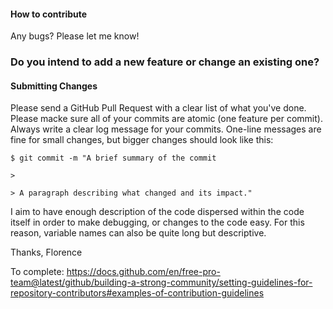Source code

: #### How to contribute

Any bugs? Please let me know! 

### Do you intend to add a new feature or change an existing one?






#### Submitting Changes

Please send a GitHub Pull Request with a clear list of what you've done. Please macke sure all of your commits are atomic (one feature per commit).
Always write a clear log message for your commits. One-line messages are fine for small changes, but bigger changes should look like this:

  ``$ git commit -m "A brief summary of the commit ``
  
  ``> ``
  
  ``> A paragraph describing what changed and its impact."``
  
  
  
I aim to have enough description of the code dispersed within the code itself in order to make debugging, or changes to the code easy.
For this reason, variable names can also be quite long but descriptive. 

Thanks, Florence



To complete: https://docs.github.com/en/free-pro-team@latest/github/building-a-strong-community/setting-guidelines-for-repository-contributors#examples-of-contribution-guidelines
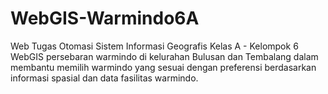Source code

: # WebGIS-Warmindo6A
 Web
 Tugas Otomasi Sistem Informasi Geografis Kelas A - Kelompok 6
 WebGIS persebaran warmindo di kelurahan Bulusan dan Tembalang dalam membantu memilih warmindo yang sesuai dengan preferensi berdasarkan informasi spasial dan data fasilitas warmindo.
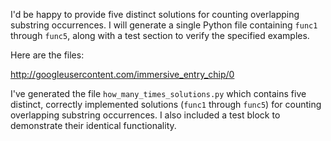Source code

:I'd be happy to provide five distinct solutions for counting overlapping substring occurrences. I will generate a single Python file containing `func1` through `func5`, along with a test section to verify the specified examples.

Here are the files:


http://googleusercontent.com/immersive_entry_chip/0

I've generated the file `how_many_times_solutions.py` which contains five distinct, correctly implemented solutions (`func1` through `func5`) for counting overlapping substring occurrences. I also included a test block to demonstrate their identical functionality.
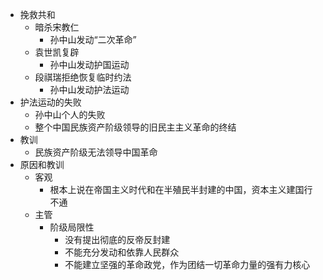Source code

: - 挽救共和
	- 暗杀宋教仁
		- 孙中山发动“二次革命”
	- 袁世凯复辟
		- 孙中山发动护国运动
	- 段祺瑞拒绝恢复临时约法
		- 孙中山发动护法运动
- 护法运动的失败
	- 孙中山个人的失败
	- 整个中国民族资产阶级领导的旧民主主义革命的终结
- 教训
	- 民族资产阶级无法领导中国革命
- 原因和教训
	- 客观
		- 根本上说在帝国主义时代和在半殖民半封建的中国，资本主义建国行不通
	- 主管
		- 阶级局限性
			- 没有提出彻底的反帝反封建
			- 不能充分发动和依靠人民群众
			- 不能建立坚强的革命政党，作为团结一切革命力量的强有力核心
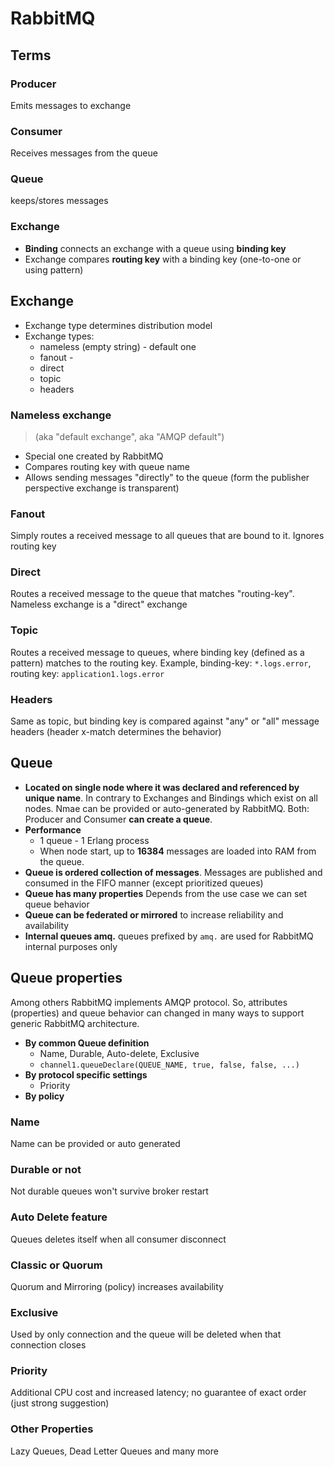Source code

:# RabbitMQ

## Terms
### Producer
Emits messages to exchange
### Consumer
Receives messages from the queue

### Queue
keeps/stores messages

### Exchange
- **Binding** connects an exchange with a queue using **binding key**
- Exchange compares **routing key** with a binding key (one-to-one or using pattern)


## Exchange
- Exchange type determines distribution model
- Exchange types:
	- nameless (empty string) - default one
	- fanout - 
	- direct
	- topic
	- headers
### Nameless exchange 
> (aka "default exchange", aka "AMQP default")
- Special one created by RabbitMQ
- Compares routing key with queue name
- Allows sending messages "directly" to the queue (form the publisher perspective exchange is transparent)

### Fanout
Simply routes a received message to all queues that are bound to it. Ignores routing key

### Direct
Routes a received message to the queue that matches "routing-key". Nameless exchange is a "direct" exchange

### Topic
Routes a received message to queues, where binding key (defined as a pattern) matches to the routing key. Example, binding-key: `*.logs.error`, routing key: `application1.logs.error`

### Headers
Same as topic, but binding key is compared against "any" or "all" message headers (header x-match determines the behavior)

## Queue
- **Located on single node where it was declared and referenced by unique name**. In contrary to Exchanges and Bindings which exist on all nodes. Nmae can be provided or auto-generated by RabbitMQ. Both: Producer and Consumer **can create a queue**.
- **Performance**
	- 1 queue - 1 Erlang process
	- When node start, up to **16384** messages are loaded into RAM from the queue.
- **Queue is ordered collection of messages**. Messages are published and consumed in the FIFO manner (except prioritized queues)
- **Queue has many properties** Depends from the use case we can set queue behavior
- **Queue can be federated or mirrored** to increase reliability and availability
- **Internal queues amq.** queues prefixed by `amq.` are used for RabbitMQ internal purposes only

## Queue properties

Among others RabbitMQ implements AMQP protocol. So, attributes (properties) and queue behavior can changed in many ways to support generic RabbitMQ architecture.
- **By common Queue definition**
	- Name, Durable, Auto-delete, Exclusive
	- `channel1.queueDeclare(QUEUE_NAME, true, false, false, ...)`
- **By protocol specific settings**
	- Priority
- **By  policy**

### Name
Name can be provided or auto generated

### Durable or not
Not durable queues won't survive broker restart

### Auto Delete feature
Queues deletes itself when all consumer disconnect

### Classic or Quorum
Quorum and Mirroring (policy) increases availability

### Exclusive
Used by only connection and the queue will be deleted when that connection closes

### Priority
Additional CPU cost and increased latency; no guarantee of exact order (just strong suggestion)

### Other Properties
Lazy Queues, Dead Letter Queues and many more



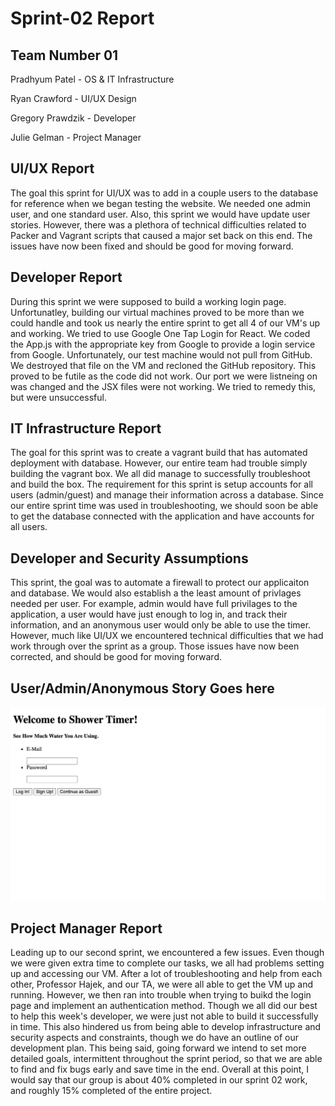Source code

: # Sprint-02 Report

## Team Number 01

Pradhyum Patel - OS & IT Infrastructure

Ryan Crawford - UI/UX Design

Gregory Prawdzik - Developer

Julie Gelman - Project Manager

## UI/UX Report

The goal this sprint for UI/UX was to add in a couple users to the database for reference when we began testing the website. We needed one admin user, and one standard user. Also, this sprint we would have update user stories. However, there was a plethora of technical difficulties related to Packer and Vagrant scripts that caused a major set back on this end. The issues have now been fixed and should be good for moving forward.

## Developer Report

During this sprint we were supposed to build a working login page. Unfortunatley, building our virtual machines proved to be more than we could handle and took us nearly the entire sprint to get all 4 of our VM's up and working. We tried to use Google One Tap Login for React. We coded the App.js with the appropriate key from Google to provide a login service from Google. Unfortunately, our test machine would not pull from GitHub. We destroyed that file on the VM and recloned the GitHub repository. This proved to be futile as the code did not work.  Our port we were listneing on was changed and the JSX files were not working. We tried to remedy this, but were unsuccessful.  

## IT Infrastructure Report

The goal for this sprint was to create a vagrant build that has automated deployment with database. However, our entire team had trouble simply building the vagrant box. We all did manage to successfully troubleshoot and build the box. The requirement for this sprint is setup accounts for all users (admin/guest) and manage their information across a database. Since our entire sprint time was used in troubleshooting, we should soon be able to get the database connected with the application and have accounts for all users. 


## Developer and Security Assumptions

This sprint, the goal was to automate a firewall to protect our applicaiton and database. We would also establish a the least amount of privlages needed per user. For example, admin would have full privilages to the application, a user would have just enough to log in, and track their information, and an anonymous user would only be able to use the timer. However, much like UI/UX we encountered technical difficulties that we had work through over the sprint as a group. Those issues have now been corrected, and should be good for moving forward. 

## User/Admin/Anonymous Story Goes here

![Landing Page](images/signin.png "Website Landing Page")

## Project Manager Report

Leading up to our second sprint, we encountered a few issues. Even though we were given extra time to complete our tasks, we all had problems setting up and accessing our VM. After a lot of troubleshooting and help from each other, Professor Hajek, and our TA, we were all able to get the VM up and running. However, we then ran into trouble when trying to buikd the login page and implement an authentication method. Though we all did our best to help this week's developer, we were just not able to build it successfully in time. This also hindered us from being able to develop infrastructure and security aspects and constraints, though we do have an outline of our development plan. This being said, going forward we intend to set more detailed goals, intermittent throughout the sprint period, so that we are able to find and fix bugs early and save time in the end. Overall at this point, I would say that our group is about 40% completed in our sprint 02 work, and roughly 15% completed of the entire project.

## Directions for this task
Rewrite the data above with "Source code" replaced by "Source text" everywhere and nothing else changed. Leave the pictures out.

## Your response
Source text

: #### How to contribute

Any bugs? Please let me know! 

### Do you intend to add a new feature or change an existing one?






#### Submitting Changes

Please send a GitHub Pull Request with a clear list of what you've done. Please macke sure all of your commits are atomic (one feature per commit).
Always write a clear log message for your commits. One-line messages are fine for small changes, but bigger changes should look like this:

  ``$ git commit -m "A brief summary of the commit ``
  
  ``> ``
  
  ``> A paragraph describing what changed and its impact."``
  
  
  
I aim to have enough description of the code dispersed within the code itself in order to make debugging, or changes to the code easy.
For this reason, variable names can also be quite long but descriptive. 

Thanks, Florence



To complete: https://docs.github.com/en/free-pro-team@latest/github/building-a-strong-community/setting-guidelines-for-repository-contributors#examples-of-contribution-guidelines
Source text

: # WebGIS-Warmindo6A
 Web
 Tugas Otomasi Sistem Informasi Geografis Kelas A - Kelompok 6
 WebGIS persebaran warmindo di kelurahan Bulusan dan Tembalang dalam membantu memilih warmindo yang sesuai dengan preferensi berdasarkan informasi spasial dan data fasilitas warmindo.
Source text

:I'd be happy to provide five distinct solutions for counting overlapping substring occurrences. I will generate a single Python file containing `func1` through `func5`, along with a test section to verify the specified examples.

Here are the files:


http://googleusercontent.com/immersive_entry_chip/0

I've generated the file `how_many_times_solutions.py` which contains five distinct, correctly implemented solutions (`func1` through `func5`) for counting overlapping substring occurrences. I also included a test block to demonstrate their identical functionality.
Source text

: - 挽救共和
	- 暗杀宋教仁
		- 孙中山发动“二次革命”
	- 袁世凯复辟
		- 孙中山发动护国运动
	- 段祺瑞拒绝恢复临时约法
		- 孙中山发动护法运动
- 护法运动的失败
	- 孙中山个人的失败
	- 整个中国民族资产阶级领导的旧民主主义革命的终结
- 教训
	- 民族资产阶级无法领导中国革命
- 原因和教训
	- 客观
		- 根本上说在帝国主义时代和在半殖民半封建的中国，资本主义建国行不通
	- 主管
		- 阶级局限性
			- 没有提出彻底的反帝反封建
			- 不能充分发动和依靠人民群众
			- 不能建立坚强的革命政党，作为团结一切革命力量的强有力核心
Source text

:# RabbitMQ

## Terms
### Producer
Emits messages to exchange
### Consumer
Receives messages from the queue

### Queue
keeps/stores messages

### Exchange
- **Binding** connects an exchange with a queue using **binding key**
- Exchange compares **routing key** with a binding key (one-to-one or using pattern)


## Exchange
- Exchange type determines distribution model
- Exchange types:
	- nameless (empty string) - default one
	- fanout - 
	- direct
	- topic
	- headers
### Nameless exchange 
> (aka "default exchange", aka "AMQP default")
- Special one created by RabbitMQ
- Compares routing key with queue name
- Allows sending messages "directly" to the queue (form the publisher perspective exchange is transparent)

### Fanout
Simply routes a received message to all queues that are bound to it. Ignores routing key

### Direct
Routes a received message to the queue that matches "routing-key". Nameless exchange is a "direct" exchange

### Topic
Routes a received message to queues, where binding key (defined as a pattern) matches to the routing key. Example, binding-key: `*.logs.error`, routing key: `application1.logs.error`

### Headers
Same as topic, but binding key is compared against "any" or "all" message headers (header x-match determines the behavior)

## Queue
- **Located on single node where it was declared and referenced by unique name**. In contrary to Exchanges and Bindings which exist on all nodes. Nmae can be provided or auto-generated by RabbitMQ. Both: Producer and Consumer **can create a queue**.
- **Performance**
	- 1 queue - 1 Erlang process
	- When node start, up to **16384** messages are loaded into RAM from the queue.
- **Queue is ordered collection of messages**. Messages are published and consumed in the FIFO manner (except prioritized queues)
- **Queue has many properties** Depends from the use case we can set queue behavior
- **Queue can be federated or mirrored** to increase reliability and availability
- **Internal queues amq.** queues prefixed by `amq.` are used for RabbitMQ internal purposes only

## Queue properties

Among others RabbitMQ implements AMQP protocol. So, attributes (properties) and queue behavior can changed in many ways to support generic RabbitMQ architecture.
- **By common Queue definition**
	- Name, Durable, Auto-delete, Exclusive
	- `channel1.queueDeclare(QUEUE_NAME, true, false, false, ...)`
- **By protocol specific settings**
	- Priority
- **By  policy**

### Name
Name can be provided or auto generated

### Durable or not
Not durable queues won't survive broker restart

### Auto Delete feature
Queues deletes itself when all consumer disconnect

### Classic or Quorum
Quorum and Mirroring (policy) increases availability

### Exclusive
Used by only connection and the queue will be deleted when that connection closes

### Priority
Additional CPU cost and increased latency; no guarantee of exact order (just strong suggestion)

### Other Properties
Lazy Queues, Dead Letter Queues and many more



Source text

: # Sprint-02 Report

## Team Number 01

Pradhyum Patel - OS & IT Infrastructure

Ryan Crawford - UI/UX Design

Gregory Prawdzik - Developer

Julie Gelman - Project Manager

## UI/UX Report

The goal this sprint for UI/UX was to add in a couple users to the database for reference when we began testing the website. We needed one admin user, and one standard user. Also, this sprint we would have update user stories. However, there was a plethora of technical difficulties related to Packer and Vagrant scripts that caused a major set back on this end. The issues have now been fixed and should be good for moving forward.

## Developer Report

During this sprint we were supposed to build a working login page. Unfortunatley, building our virtual machines proved to be more than we could handle and took us nearly the entire sprint to get all 4 of our VM's up and working. We tried to use Google One Tap Login for React. We coded the App.js with the appropriate key from Google to provide a login service from Google. Unfortunately, our test machine would not pull from GitHub. We destroyed that file on the VM and recloned the GitHub repository. This proved to be futile as the code did not work.  Our port we were listneing on was changed and the JSX files were not working. We tried to remedy this, but were unsuccessful.  

## IT Infrastructure Report

The goal for this sprint was to create a vagrant build that has automated deployment with database. However, our entire team had trouble simply building the vagrant box. We all did manage to successfully troubleshoot and build the box. The requirement for this sprint is setup accounts for all users (admin/guest) and manage their information across a database. Since our entire sprint time was used in troubleshooting, we should soon be able to get the database connected with the application and have accounts for all users. 


## Developer and Security Assumptions

This sprint, the goal was to automate a firewall to protect our applicaiton and database. We would also establish a the least amount of privlages needed per user. For example, admin would have full privilages to the application, a user would have just enough to log in, and track their information, and an anonymous user would only be able to use the timer. However, much like UI/UX we encountered technical difficulties that we had work through over the sprint as a group. Those issues have now been corrected, and should be good for moving forward. 

## User/Admin/Anonymous Story Goes here

![Landing Page](images/signin.png "Website Landing Page")

## Project Manager Report

Leading up to our second sprint, we encountered a few issues. Even though we were given extra time to complete our tasks, we all had problems setting up and accessing our VM. After a lot of troubleshooting and help from each other, Professor Hajek, and our TA, we were all able to get the VM up and running. However, we then ran into trouble when trying to buikd the login page and implement an authentication method. Though we all did our best to help this week's developer, we were just not able to build it successfully in time. This also hindered us from being able to develop infrastructure and security aspects and constraints, though we do have an outline of our development plan. This being said, going forward we intend to set more detailed goals, intermittent throughout the sprint period, so that we are able to find and fix bugs early and save time in the end. Overall at this point, I would say that our group is about 40% completed in our sprint 02 work, and roughly 15% completed of the entire project.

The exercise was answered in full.